Bechtold · Fessler · Schilling
21. 1. – 27. 2. 2000

Die Entwicklung der letzten rund zehn Jahre hat eine Art Grundkonsens in der Kunstwelt gezeitigt, der besagt, dass – im Gegensatz zum immer rascheren Wechsel von Kunstrichtungen und –trends – nun so gut wie alles nebeneinander bestehen kann.

Was für die einen als Zeichen größtmöglicher Freiheit (oder Beliebigkeit!) gilt, interpretieren andere als Endphase einer Entwicklung, an deren Beginn das romantische Künstlerbild steht: das Genie und sein kongenialer Rezipient. Es scheint, als würde die Wahl der künstlerischen Mittel nichts mehr über die Intentionalität eines Werks aussagen. Oder anders gesagt: Wenn alles möglich ist, verliert die Aussage gegenüber der rein ästhetischen Präferenz.

Dieses Dilemma wird von im Grunde sehr verschiedenen Künstlern damit beantwortet, dass sie an weit ältere Traditionen anschließen, als jene der Romantik es sind: nämlich an die des Künstleringenieurs der Renaissance und an jene der Aufklärung. Ihre Absicht besteht darin, dass sie – unter Berücksichtigung des modernen Subjekts und der technischen Errungenschaften – auf die Rationalität des neuzeitlichen Weltbildes nicht Verzicht leisten.

Der reflexive Gehalt der Begriffe „Gesetz, Experiment, Fortschritt“ (Edgar Zilsel), mit dem vor allem die Künstleringenieure das alte geschlossene Weltbild des christlichen Abendlands revolutionierten und in ein offenes erkenntnistheoretisch orientiertes Modell verwandelten (von der Aufklärung im Geist einer bürgerlich verfassten Gesellschaft um den Nutzen für das Allgemeinwohl erweitert), setzt sich bei diesen Künstlern in kritisch zeitgemäßer Weise fort.

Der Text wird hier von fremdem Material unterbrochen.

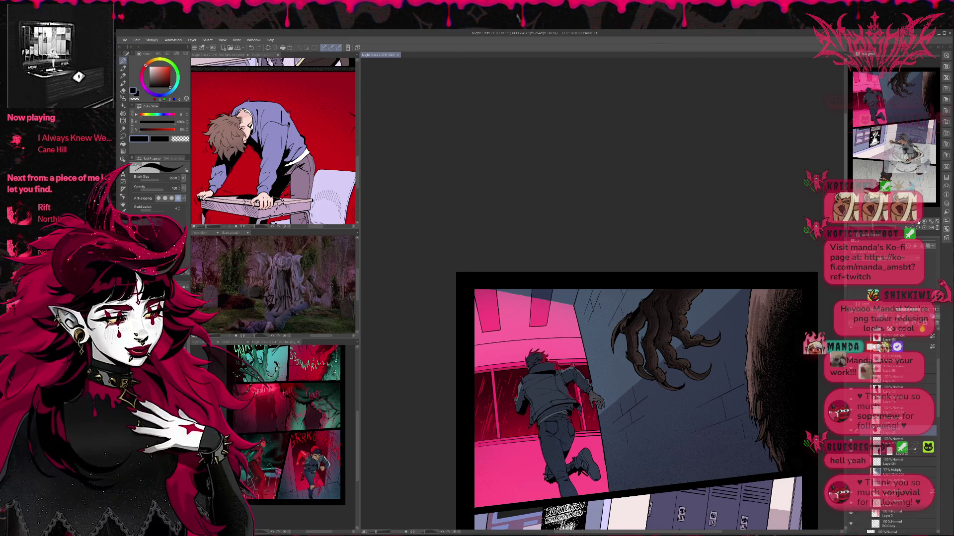
pyautogui.press('ctrl+plus')
pyautogui.press('ctrl+plus')
pyautogui.press('ctrl+shift+n')
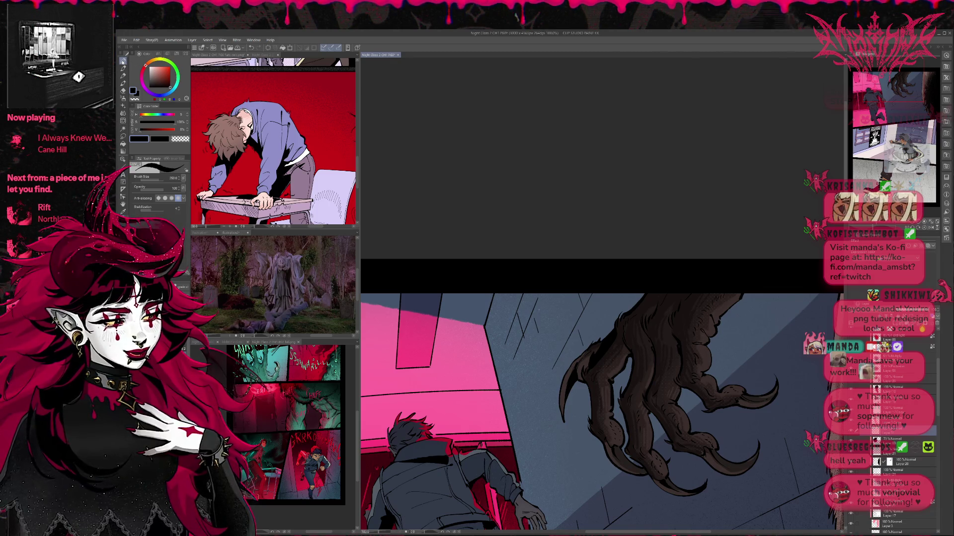
# Step: Sample and lighten the wall's blue-grey, then paint rim highlights along the claw's fingers and talons
pyautogui.scroll(-2, 521, 388)
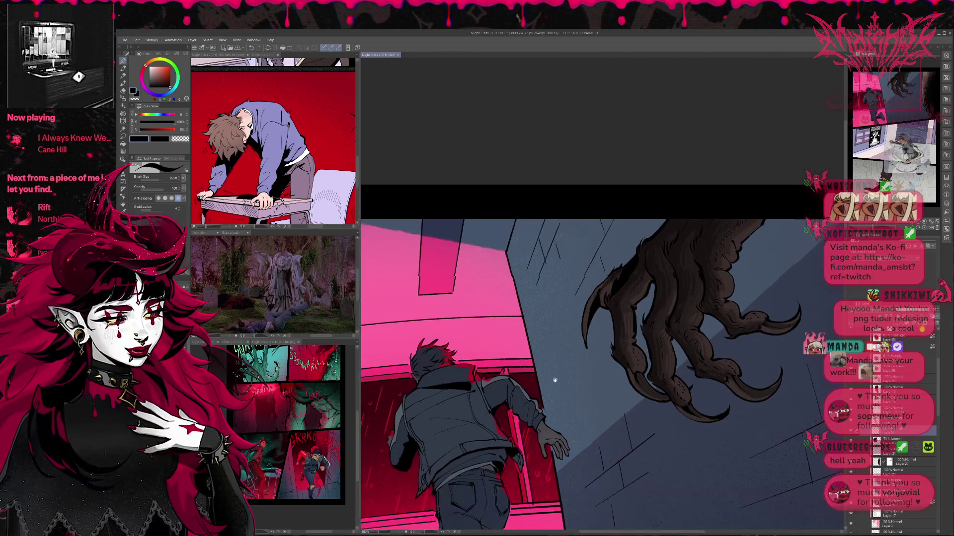
pyautogui.keyDown('alt'); pyautogui.click(561, 356); pyautogui.keyUp('alt')
pyautogui.click(157, 72)
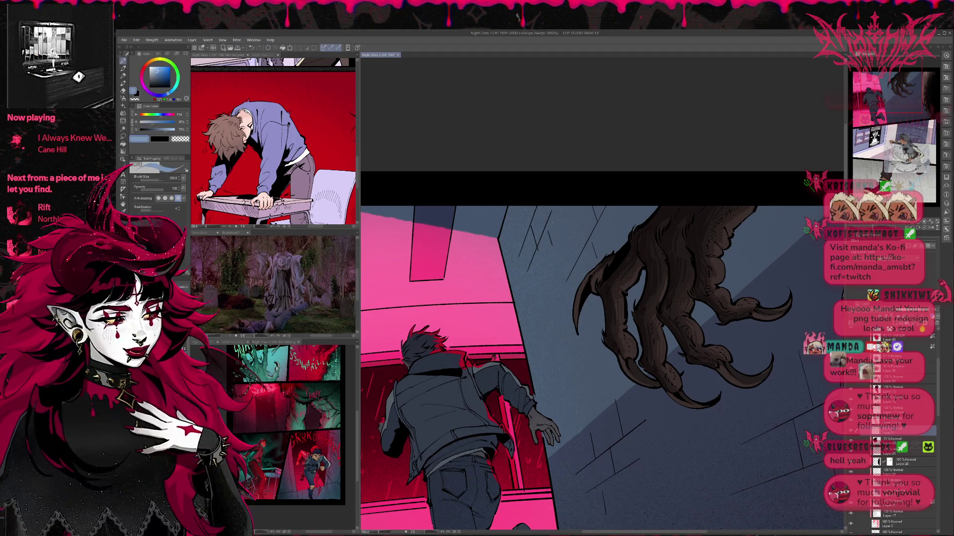
pyautogui.moveTo(576, 301)
pyautogui.mouseDown()
pyautogui.moveTo(575, 330)
pyautogui.moveTo(586, 278)
pyautogui.moveTo(612, 254)
pyautogui.moveTo(573, 269)
pyautogui.mouseUp()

Die Skepsis gegenüber der Aussagekraft höchst subjektiver, intuitiv emotionaler Kunstäußerungen hat sie dazu veranlasst, dem technisch naturwissenschaftlichen Experiment bzw. der objektivierbaren Analyse mehr Augenmerk zu schenken.
(Martin Adel)

In der Themenausstellung SEHEN AUGE EXPERIMENT ist es das Mittel der Fotografie, das in je unterschiedlicher Art die subjektive Sehweise in verschiedenen Versuchsanordnungen objektiviert und damit die subjektive Wahrnehmung hinterfragt. Insofern stellen sie den eigenen Blick auf die Probe und nötigen dem Betrachter des Werks ab, seinerseits die subjektiven visuellen Lesarten zu überprüfen.